- **EXERCISE INSTRUCTIONS**: Every line below is to be given again precisely; images are to be left out.

..............................

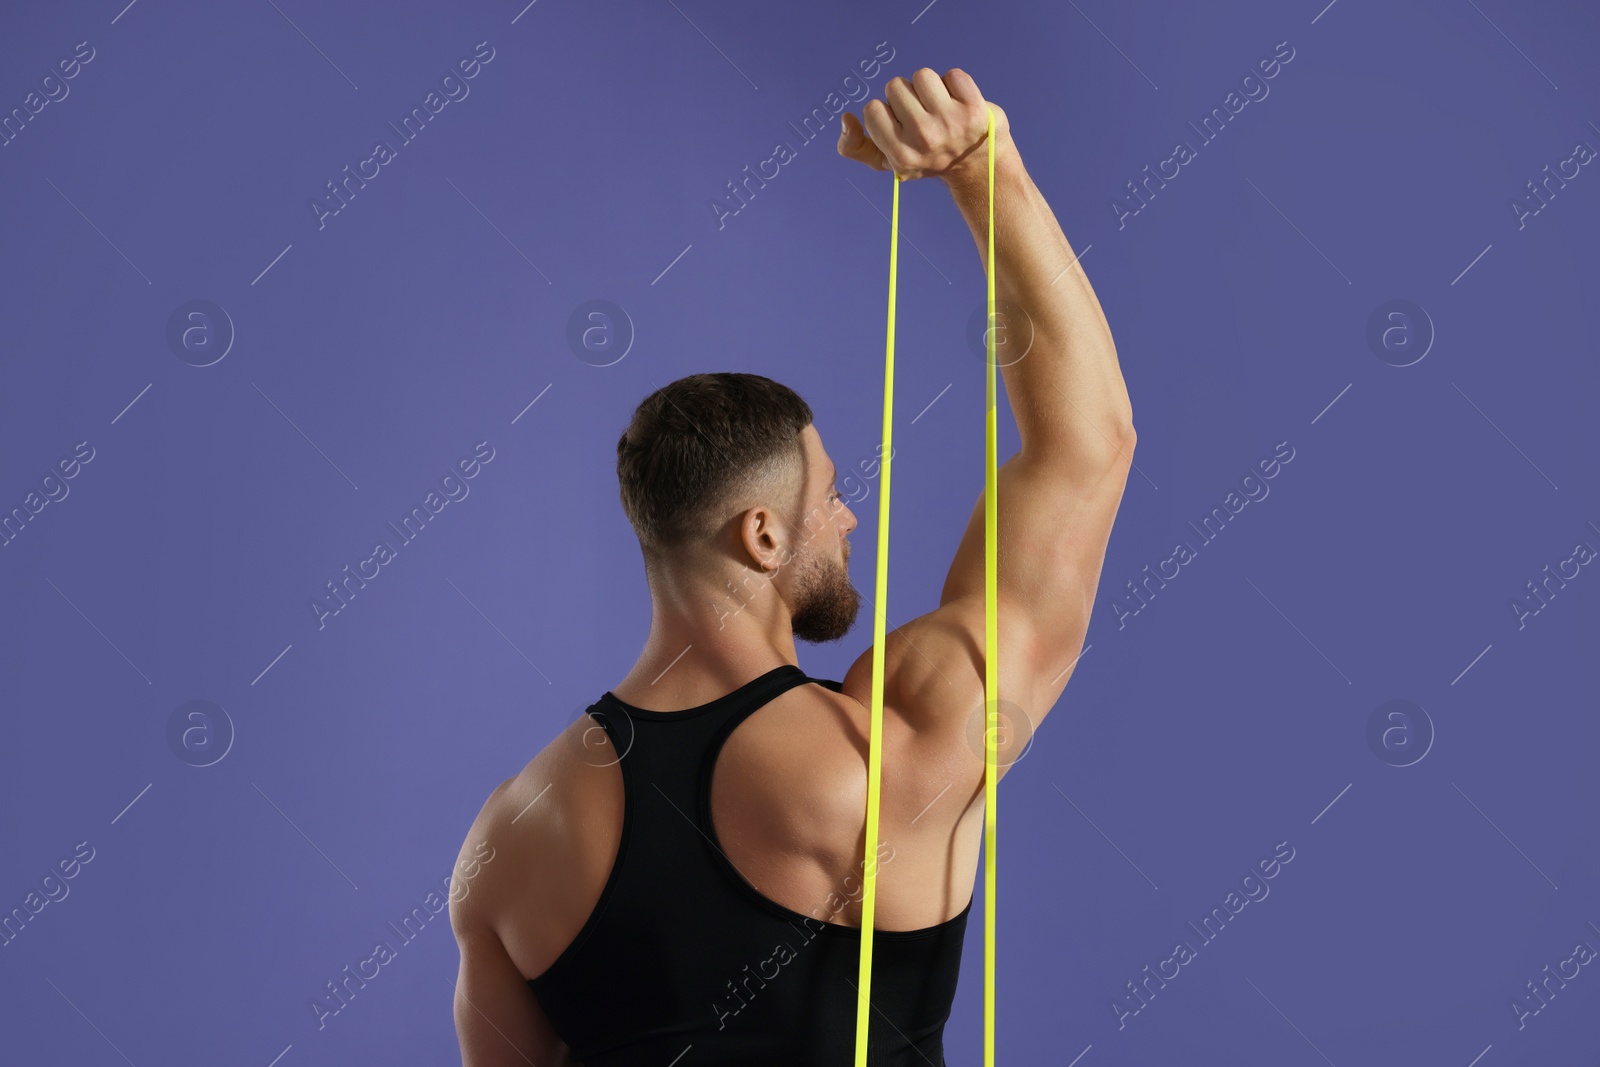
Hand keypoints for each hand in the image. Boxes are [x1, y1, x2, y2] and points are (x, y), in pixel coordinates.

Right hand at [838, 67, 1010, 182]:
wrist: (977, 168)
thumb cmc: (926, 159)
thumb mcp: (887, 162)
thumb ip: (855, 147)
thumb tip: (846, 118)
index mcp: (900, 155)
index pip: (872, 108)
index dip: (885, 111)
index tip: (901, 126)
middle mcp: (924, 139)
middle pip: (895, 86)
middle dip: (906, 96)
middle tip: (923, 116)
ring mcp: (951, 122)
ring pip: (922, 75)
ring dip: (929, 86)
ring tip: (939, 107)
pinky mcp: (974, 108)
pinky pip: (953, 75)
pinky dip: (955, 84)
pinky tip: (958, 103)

..............................

- **EXPECTED ANSWER**:
Hand keypoints for each hand in the image. Boxes are [x1, y1, x2, y2] and points are (x, y), in pixel coordinates.

Right hand at [838, 67, 1010, 182]:
wrist: (977, 168)
thumb cmc: (926, 159)
thumb mcp: (887, 162)
thumb ip: (855, 147)
thumb tip: (846, 118)
index mcp: (900, 155)
index pip: (872, 108)
index dip: (885, 111)
index tip: (901, 126)
middle mcp: (924, 139)
middle pip: (895, 86)
middle dip: (906, 96)
middle tip: (923, 116)
ring mcp: (951, 122)
ring pip: (922, 75)
ring dip: (929, 86)
ring tip: (939, 107)
pinky mcp: (974, 108)
pinky pip: (953, 75)
pinky dip: (955, 84)
pinky tip: (958, 103)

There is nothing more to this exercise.